#### SHORT PROBLEM A:
Echo the listing from its first line up to and including the line containing "Q0 = qSketchRegion(id", omitting the pictures.

#### DOCUMENT EXCERPT:
Averøya is an island on the mid-western coast of Norway, located in Møre og Romsdal county. The municipality Averøy is mainly formed by a relatively large main island, partly split up by a fjord, but there is also several small islands and islets in the north-west.
Many people describe Averøy as a "miniature of Norway" as all the landscape typical to Norway is represented here. The island is also famous for being one of the two municipalities connected by The Atlantic Road (Atlanterhavsveien)
Averøy has deep roots to the ocean. In the earlier times land was seen upon more as a barrier than a route of transportation. The boat has always has been the preferred way of transport and this has clearly effected the settlements on the island and the sorroundings. Until the 60's the island was divided into three municipalities. The island only got connected to the mainland as late as 1989.
Fishing and farming has always been the main industry here. Industry related to shipping and fish farming is also amongst the biggest industries on the island. The oil-related business in Kristiansund nearby has also become a large actor when it comes to labour.
Situated on the coastline between Molde and Kristiansund, Averøy is reachable by the state road "Rv 64" running straight through it connecting the two earlier mentioned cities. In the west, towards Molde, the Rv 64 connects Averøy to the mainland as The Atlantic Road (Atlanterhavsveien). In the northeast the Rv 64 dives into the ocean, as The Atlantic Ocean Tunnel, connecting the island to Kristiansund.
The two bus companies Nettbuss Møre and Eide Auto is cooperating and have routes passing through Averøy from both Kristiansund and Molde every one or two hours in the weekdays. In the weekends you can expect about three departures a day.
Your own car or motorcycle is the best way to get around and travel at your own speed.
For bus options, look in the "Get in" section.
For additional information regarding public transportation in Møre og Romsdal, contact the public transport information "Trafikanten Møre og Romsdal" on the phone number 177.
Cycling is a good option for exploring Averøy as main roads on the island have no steep hills worthy of mentioning and the traffic is rather low. With all that said, the long distances make it hard to explore the entire island in e.g. one day.

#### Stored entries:

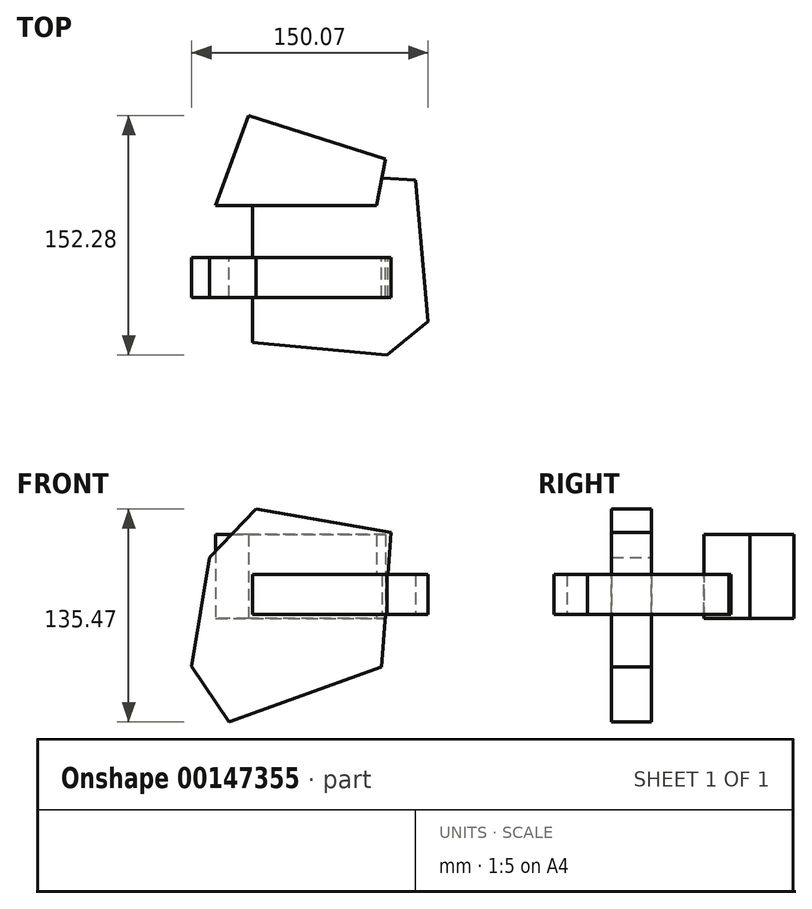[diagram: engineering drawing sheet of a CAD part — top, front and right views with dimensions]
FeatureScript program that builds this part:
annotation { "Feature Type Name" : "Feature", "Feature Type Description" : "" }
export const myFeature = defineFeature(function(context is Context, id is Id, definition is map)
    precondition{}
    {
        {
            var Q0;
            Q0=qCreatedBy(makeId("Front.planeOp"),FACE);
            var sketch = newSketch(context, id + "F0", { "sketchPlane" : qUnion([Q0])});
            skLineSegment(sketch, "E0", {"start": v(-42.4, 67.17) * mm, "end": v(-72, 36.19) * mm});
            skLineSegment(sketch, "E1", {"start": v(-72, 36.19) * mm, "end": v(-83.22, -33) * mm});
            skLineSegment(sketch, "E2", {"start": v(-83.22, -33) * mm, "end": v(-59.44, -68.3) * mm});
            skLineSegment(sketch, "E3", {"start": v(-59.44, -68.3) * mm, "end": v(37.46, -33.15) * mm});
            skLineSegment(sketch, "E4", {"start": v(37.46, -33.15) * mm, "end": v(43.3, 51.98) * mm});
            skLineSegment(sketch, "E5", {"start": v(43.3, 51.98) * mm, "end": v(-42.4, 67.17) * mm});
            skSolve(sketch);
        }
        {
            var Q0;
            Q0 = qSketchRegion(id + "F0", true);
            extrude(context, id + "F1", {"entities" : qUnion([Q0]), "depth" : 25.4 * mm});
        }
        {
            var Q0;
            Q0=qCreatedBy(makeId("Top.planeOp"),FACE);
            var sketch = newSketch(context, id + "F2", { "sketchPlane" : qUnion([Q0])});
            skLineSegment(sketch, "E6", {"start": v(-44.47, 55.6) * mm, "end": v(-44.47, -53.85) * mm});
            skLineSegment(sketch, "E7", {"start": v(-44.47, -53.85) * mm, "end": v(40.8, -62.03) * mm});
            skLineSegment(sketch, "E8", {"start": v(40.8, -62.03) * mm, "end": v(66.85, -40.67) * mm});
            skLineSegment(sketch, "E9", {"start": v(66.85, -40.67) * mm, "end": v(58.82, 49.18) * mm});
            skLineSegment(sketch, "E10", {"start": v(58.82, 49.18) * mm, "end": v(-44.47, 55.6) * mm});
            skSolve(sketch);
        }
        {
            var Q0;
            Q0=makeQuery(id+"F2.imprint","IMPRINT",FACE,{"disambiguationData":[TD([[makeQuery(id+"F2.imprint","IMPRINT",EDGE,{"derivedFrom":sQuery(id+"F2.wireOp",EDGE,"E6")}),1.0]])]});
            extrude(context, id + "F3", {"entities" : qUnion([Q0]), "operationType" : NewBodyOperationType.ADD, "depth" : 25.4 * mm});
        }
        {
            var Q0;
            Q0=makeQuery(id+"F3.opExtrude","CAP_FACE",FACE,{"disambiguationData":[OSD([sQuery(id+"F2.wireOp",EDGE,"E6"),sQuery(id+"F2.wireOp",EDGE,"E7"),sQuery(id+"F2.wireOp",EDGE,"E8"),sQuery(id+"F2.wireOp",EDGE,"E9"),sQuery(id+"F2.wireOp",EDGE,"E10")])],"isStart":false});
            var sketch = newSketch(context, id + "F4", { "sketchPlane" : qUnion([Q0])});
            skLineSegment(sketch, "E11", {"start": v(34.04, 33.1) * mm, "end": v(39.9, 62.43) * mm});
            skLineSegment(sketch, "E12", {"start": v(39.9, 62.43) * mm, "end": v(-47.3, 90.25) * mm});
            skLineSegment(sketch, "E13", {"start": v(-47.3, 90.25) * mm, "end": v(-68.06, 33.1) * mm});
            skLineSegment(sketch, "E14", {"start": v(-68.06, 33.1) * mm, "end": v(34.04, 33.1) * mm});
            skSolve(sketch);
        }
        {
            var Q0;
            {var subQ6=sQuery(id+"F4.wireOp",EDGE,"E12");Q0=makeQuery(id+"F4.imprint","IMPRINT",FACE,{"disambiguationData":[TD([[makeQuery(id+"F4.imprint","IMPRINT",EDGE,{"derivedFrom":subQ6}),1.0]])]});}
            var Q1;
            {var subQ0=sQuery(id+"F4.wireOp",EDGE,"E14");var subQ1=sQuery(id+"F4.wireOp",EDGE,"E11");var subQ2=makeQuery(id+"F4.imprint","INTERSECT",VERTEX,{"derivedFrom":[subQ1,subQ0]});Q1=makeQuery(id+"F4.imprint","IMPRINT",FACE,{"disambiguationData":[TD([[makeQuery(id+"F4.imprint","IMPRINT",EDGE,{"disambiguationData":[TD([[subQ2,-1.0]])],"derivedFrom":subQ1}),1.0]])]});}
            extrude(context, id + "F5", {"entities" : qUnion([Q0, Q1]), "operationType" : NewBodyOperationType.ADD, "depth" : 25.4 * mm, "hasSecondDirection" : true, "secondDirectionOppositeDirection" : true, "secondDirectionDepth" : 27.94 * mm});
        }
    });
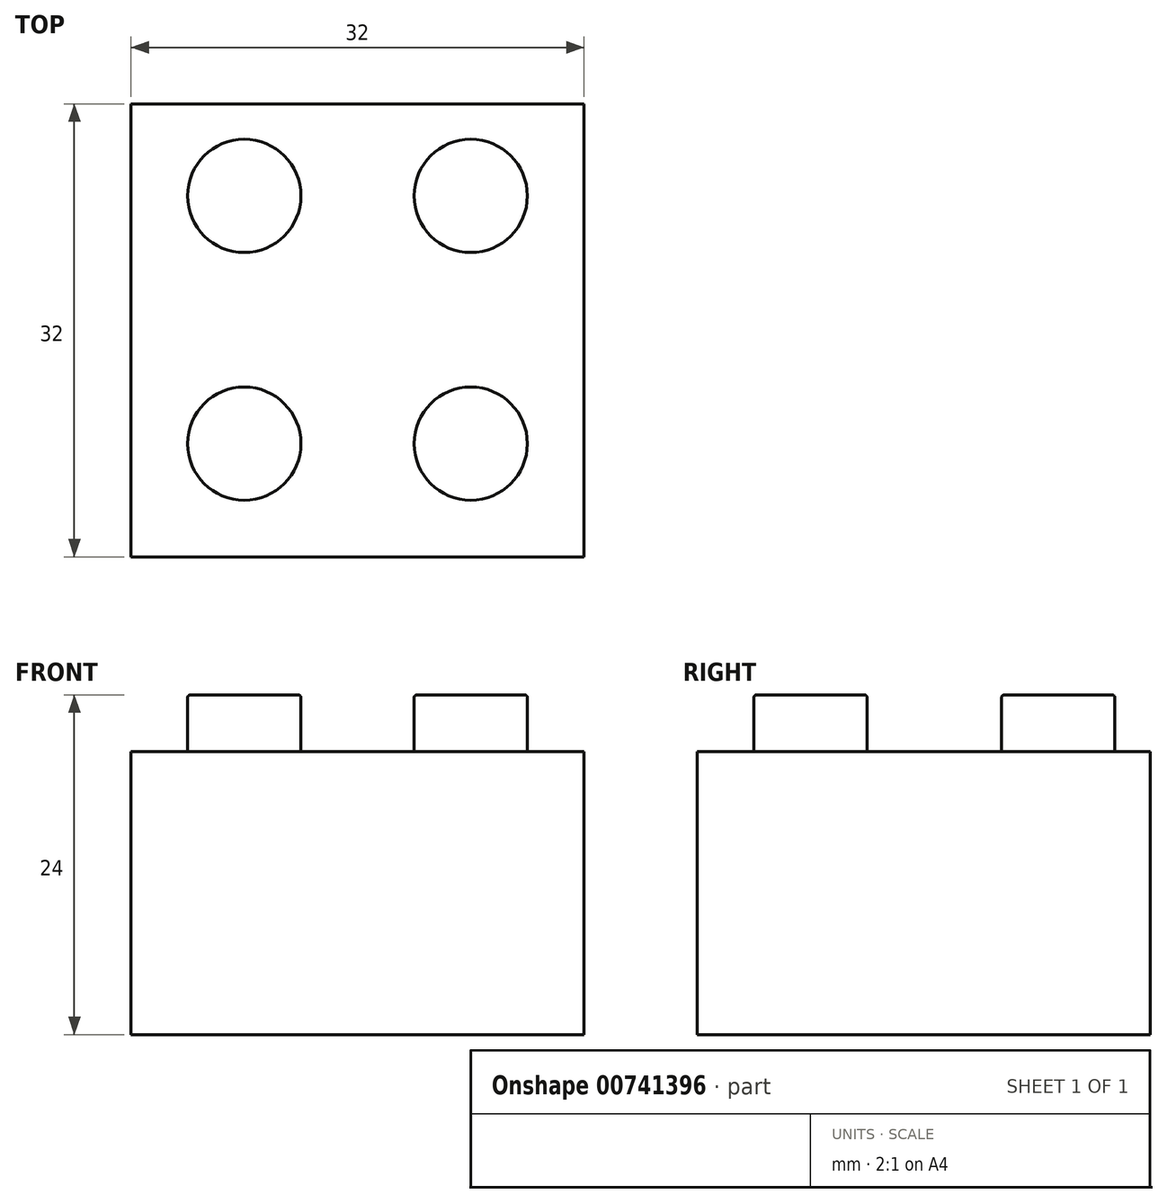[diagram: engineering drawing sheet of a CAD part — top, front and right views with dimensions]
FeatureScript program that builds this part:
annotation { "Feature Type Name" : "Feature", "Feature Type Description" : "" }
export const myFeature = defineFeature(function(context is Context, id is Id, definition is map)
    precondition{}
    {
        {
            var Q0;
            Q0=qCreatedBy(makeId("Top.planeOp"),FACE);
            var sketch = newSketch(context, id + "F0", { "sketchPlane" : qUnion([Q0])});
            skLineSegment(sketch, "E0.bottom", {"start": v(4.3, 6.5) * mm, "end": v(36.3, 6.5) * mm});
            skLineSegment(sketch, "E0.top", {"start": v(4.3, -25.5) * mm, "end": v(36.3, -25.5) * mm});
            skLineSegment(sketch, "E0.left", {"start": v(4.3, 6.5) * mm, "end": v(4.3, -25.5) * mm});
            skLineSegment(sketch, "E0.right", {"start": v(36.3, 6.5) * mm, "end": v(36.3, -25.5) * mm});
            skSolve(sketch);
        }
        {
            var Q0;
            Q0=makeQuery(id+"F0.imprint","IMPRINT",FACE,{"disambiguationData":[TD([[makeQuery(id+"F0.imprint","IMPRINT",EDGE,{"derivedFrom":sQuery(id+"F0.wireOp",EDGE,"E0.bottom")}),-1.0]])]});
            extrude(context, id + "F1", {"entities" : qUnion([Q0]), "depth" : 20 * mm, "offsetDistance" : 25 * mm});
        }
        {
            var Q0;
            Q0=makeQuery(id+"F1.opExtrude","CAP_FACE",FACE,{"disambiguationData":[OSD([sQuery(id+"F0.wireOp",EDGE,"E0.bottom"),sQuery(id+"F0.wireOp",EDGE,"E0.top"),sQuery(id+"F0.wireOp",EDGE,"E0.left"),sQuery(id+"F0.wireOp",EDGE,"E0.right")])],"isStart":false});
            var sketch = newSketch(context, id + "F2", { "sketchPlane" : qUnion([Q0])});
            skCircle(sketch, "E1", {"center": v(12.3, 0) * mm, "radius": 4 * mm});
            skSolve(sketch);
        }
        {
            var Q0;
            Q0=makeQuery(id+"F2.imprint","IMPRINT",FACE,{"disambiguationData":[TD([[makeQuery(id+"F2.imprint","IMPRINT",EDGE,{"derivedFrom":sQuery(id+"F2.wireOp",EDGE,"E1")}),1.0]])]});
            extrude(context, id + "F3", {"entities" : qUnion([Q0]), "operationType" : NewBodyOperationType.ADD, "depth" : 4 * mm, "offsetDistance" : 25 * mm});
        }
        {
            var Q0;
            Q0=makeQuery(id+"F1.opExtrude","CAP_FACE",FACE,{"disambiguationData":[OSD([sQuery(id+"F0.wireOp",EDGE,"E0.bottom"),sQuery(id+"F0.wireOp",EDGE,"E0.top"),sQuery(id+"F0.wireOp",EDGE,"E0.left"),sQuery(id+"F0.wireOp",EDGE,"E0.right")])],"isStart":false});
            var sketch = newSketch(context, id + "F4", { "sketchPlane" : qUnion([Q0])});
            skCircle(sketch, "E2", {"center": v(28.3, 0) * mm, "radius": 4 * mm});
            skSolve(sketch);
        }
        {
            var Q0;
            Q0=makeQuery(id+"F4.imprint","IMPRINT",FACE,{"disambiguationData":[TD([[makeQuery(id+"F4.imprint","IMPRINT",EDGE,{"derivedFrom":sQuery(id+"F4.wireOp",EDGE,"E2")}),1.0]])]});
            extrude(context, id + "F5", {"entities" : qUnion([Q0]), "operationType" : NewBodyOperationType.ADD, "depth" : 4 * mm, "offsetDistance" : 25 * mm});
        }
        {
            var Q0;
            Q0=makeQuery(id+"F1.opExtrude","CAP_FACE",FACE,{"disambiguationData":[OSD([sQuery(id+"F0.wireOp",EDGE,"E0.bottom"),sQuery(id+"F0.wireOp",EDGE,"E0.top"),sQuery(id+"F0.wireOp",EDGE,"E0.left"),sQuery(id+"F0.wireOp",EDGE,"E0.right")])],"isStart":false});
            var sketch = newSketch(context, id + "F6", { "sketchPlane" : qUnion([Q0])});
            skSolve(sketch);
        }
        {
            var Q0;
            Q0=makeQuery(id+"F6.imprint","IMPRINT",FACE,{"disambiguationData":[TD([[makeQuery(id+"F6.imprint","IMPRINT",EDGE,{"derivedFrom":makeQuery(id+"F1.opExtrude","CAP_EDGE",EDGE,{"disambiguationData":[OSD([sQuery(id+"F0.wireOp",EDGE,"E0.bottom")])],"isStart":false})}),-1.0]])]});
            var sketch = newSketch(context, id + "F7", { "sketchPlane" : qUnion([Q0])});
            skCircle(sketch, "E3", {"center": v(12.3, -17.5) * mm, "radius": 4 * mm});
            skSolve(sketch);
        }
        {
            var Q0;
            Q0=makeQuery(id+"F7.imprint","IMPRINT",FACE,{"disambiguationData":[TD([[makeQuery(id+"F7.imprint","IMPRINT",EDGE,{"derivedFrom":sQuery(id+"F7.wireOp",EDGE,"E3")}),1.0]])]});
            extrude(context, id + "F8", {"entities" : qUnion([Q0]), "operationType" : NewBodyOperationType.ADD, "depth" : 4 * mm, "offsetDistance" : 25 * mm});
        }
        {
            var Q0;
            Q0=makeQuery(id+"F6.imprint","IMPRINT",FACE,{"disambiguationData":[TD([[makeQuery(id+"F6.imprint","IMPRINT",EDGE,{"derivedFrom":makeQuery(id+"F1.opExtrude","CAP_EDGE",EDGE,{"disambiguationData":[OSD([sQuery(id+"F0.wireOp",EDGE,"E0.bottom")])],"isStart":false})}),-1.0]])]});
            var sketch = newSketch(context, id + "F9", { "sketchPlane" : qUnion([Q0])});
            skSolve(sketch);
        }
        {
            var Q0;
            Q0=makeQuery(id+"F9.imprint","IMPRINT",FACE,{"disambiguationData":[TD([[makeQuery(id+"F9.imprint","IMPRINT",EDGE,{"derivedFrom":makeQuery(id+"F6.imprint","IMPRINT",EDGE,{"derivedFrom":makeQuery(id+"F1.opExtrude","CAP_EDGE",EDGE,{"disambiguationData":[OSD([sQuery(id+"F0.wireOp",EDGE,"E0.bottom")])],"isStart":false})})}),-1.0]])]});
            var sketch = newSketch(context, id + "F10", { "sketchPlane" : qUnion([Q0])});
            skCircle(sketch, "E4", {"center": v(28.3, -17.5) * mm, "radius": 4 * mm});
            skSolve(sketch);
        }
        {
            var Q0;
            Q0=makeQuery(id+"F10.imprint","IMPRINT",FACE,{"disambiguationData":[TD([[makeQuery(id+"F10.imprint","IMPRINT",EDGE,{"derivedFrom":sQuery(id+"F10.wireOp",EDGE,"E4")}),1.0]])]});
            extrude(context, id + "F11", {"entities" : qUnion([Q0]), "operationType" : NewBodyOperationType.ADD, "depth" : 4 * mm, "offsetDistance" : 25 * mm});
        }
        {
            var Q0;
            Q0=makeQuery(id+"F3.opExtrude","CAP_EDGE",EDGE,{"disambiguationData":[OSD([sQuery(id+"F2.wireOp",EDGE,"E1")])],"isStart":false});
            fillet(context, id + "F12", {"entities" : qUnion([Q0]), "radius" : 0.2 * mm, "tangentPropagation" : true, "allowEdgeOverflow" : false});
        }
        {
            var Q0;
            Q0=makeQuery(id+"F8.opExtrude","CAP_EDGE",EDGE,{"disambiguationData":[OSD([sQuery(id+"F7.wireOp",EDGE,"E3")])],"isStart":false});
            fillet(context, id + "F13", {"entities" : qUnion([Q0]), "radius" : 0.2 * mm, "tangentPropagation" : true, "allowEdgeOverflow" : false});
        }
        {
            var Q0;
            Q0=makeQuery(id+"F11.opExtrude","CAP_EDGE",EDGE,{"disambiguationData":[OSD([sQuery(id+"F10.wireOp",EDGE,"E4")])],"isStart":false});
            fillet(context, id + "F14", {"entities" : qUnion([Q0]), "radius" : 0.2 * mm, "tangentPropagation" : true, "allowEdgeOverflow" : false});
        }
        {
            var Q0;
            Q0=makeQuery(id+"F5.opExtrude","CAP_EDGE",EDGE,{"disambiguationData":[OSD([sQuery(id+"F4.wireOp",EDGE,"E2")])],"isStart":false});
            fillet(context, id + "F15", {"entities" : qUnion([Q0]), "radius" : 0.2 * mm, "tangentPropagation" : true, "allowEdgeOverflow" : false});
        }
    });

#### SHORT PROBLEM B:
According to the Averøy travel guide, in what year did the island get connected to the mainland?

#### FULL SOLUTION A:
[diagram: engineering drawing sheet of a CAD part — top, front and right views with dimensions]
FeatureScript program that builds this part:
annotation { "Feature Type Name" : "Feature", "Feature Type Description" : "" }
export const myFeature = defineFeature(function(context is Context, id is Id, definition is map)
    precondition{}
    {
        {
            var Q0;
            Q0=qCreatedBy(makeId("Front.planeOp"),FACE);
            var sketch = newSketch(context, id + "F0", { "sketchPlane" : qUnion([Q0])});
            skLineSegment(sketch, "E0", {"start": v(-42.4, 67.17) * mm, "end": v(-72, 36.19) * mm});
            skLineSegment(sketch, "E1", {"start": v(-72, 36.19) * mm, "end": v(-83.22, -33) * mm});
            skLineSegment(sketch, "E2", {"start": v(-83.22, -33) * mm, "end": v(-59.44, -68.3) * mm});
            skLineSegment(sketch, "E3", {"start": v(-59.44, -68.3) * mm, "end": v(37.46, -33.15) * mm});
            skLineSegment(sketch, "E4", {"start": v(37.46, -33.15) * mm, "end": v(43.3, 51.98) * mm});
            skLineSegment(sketch, "E5", {"start": v(43.3, 51.98) * mm, "end": v(-42.4, 67.17) * mm});
            skSolve(sketch);
        }
        {
            var Q0;
            Q0 = qSketchRegion(id + "F0", true);

#### FULL SOLUTION B:
1989